Spesso la Settima Arte ha deciso – e continua a farlo – di affrontare l’elaborazione del lutto e altrettanto frequentemente il là viene dato dalla perdita dei genitori. Ciò accade anche ne La casa delle estati lontane, opera prima di Shirel Amitaï, in cui è l’eredità di una casa a far rincontrare tre sorelle. Sarà proprio il luogo dell’infanzia, per l’appunto, la casa delle estati lontane, a far fare i conti con il non detto,  rivalità e pensieri soppressi e/o rimossi. La regista ha scelto di ambientare il tutto in Israele – partendo anche da un background personale – e in un preciso lasso di tempo in cui il Paese passa dal sapore della pace alla speranza spezzata – tenete a mente o rinfrescate la memoria sul 4 novembre 1995. In realtà la questione politica viene vissuta di riflesso proprio grazie a Cali (Géraldine Nakache), Darel (Yaël Abecassis) ed Asia (Judith Chemla). Lo spettatore partecipa principalmente alle loro dinamiche, che, però, diventano metafora di uno spazio più ampio qual è quello del Paese. In fondo in una famiglia si verificano, in piccolo e certo con le dovute differenze, alcune dinamiche che coinvolgono la nazione, tanto più se la si guarda nell’ottica di delimitare dei confini (salutari).

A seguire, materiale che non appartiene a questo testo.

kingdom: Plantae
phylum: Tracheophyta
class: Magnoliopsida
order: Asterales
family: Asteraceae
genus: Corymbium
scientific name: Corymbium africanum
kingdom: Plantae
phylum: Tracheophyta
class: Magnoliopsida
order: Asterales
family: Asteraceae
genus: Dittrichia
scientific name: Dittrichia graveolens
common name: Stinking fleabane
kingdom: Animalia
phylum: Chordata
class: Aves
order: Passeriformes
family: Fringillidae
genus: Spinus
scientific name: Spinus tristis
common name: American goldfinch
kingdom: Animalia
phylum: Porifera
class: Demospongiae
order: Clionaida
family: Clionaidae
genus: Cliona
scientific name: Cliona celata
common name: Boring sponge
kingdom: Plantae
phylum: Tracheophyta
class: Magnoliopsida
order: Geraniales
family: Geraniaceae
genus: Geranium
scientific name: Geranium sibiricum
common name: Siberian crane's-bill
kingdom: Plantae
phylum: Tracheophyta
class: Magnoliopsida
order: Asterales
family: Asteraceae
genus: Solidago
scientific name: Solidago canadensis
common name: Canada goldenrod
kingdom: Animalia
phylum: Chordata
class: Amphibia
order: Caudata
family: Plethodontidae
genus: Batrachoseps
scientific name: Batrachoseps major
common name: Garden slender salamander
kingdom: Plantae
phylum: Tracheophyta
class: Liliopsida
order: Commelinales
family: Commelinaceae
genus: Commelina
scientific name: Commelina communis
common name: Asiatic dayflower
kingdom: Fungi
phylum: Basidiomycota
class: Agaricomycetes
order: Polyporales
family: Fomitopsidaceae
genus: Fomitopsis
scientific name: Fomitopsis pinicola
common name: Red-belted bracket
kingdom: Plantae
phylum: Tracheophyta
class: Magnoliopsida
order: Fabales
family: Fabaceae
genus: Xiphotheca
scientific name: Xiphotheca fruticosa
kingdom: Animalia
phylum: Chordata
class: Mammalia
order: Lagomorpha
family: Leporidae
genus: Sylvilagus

La Amitaï, aiuto regista di film di Jacques Rivette (anche co-sceneggiatrice in Questioni di punti di vista), cerca di mettere in campo un mix tra commedia e venature di malinconia e per far questo si dota di tre interpreti molto fresche e naturali nella recitazione, ma anche di una coppia insolita di genitori che appaiono per “disturbare” il presente delle giovani. A dargli volto sono Pippo Delbono e Arsinée Khanjian. «Non so se si può parlare di fantastico, preferisco usare il termine “invisibile”. Avevo voglia di mettere sullo stesso piano “la realtà” e tutto quello che portiamo noi di invisibile» (dalle note di regia). Ma questo invisibile si palesa anche attraverso un bambino palestinese che sarà una chiave per mutare prospettiva o quantomeno aprire gli occhi.
La casa delle estati lontane rappresenta per le tre sorelle una specie di paradiso perduto e questo incontro e viaggio ideale permette loro di fare anche un bilancio nonostante l’età, oltre che di guardarsi dentro. Talvolta ci sono legami che inducono a un culto della memoria a tal punto da non riuscire a vivere l’oggi e questa scissione la si vede declinata nei diversi atteggiamenti delle tre. Quest’idea di un luogo legato all’infanzia è un elemento sicuramente di contatto con il pubblico. Indipendentemente da oriente o occidente e da qualsiasi cultura si abbia, tutti noi abbiamo un’immagine simile e La casa delle estati lontane gioca proprio su e con queste corde (strizzando talvolta troppo l’occhio con emozioni e soluzioni di facile presa), andando a toccarne altre che magari possono risultarci lontane, ma che in realtà ci riguardano più di quanto immaginiamo.
«La casa delle mie estati lontane,
t’era accanto, lo sai,
là nel paese dove il sole cuoce
e annuvolano l’aria le zanzare», scriveva Eugenio Montale ai vv. 5-8 nel poemetto “Mediterraneo” e il titolo italiano (t.o. è Rendez-vous à Atlit– Atlit è la città dove si trova la casa) probabilmente è stato ispirato proprio dal poeta, cavalcando quest’onda nostalgica e rievocativa. Verrebbe, quindi, da consigliarlo a chi abbia voglia di fare, a suo modo, un tuffo nel passato, sfiorando suggestioni altrui.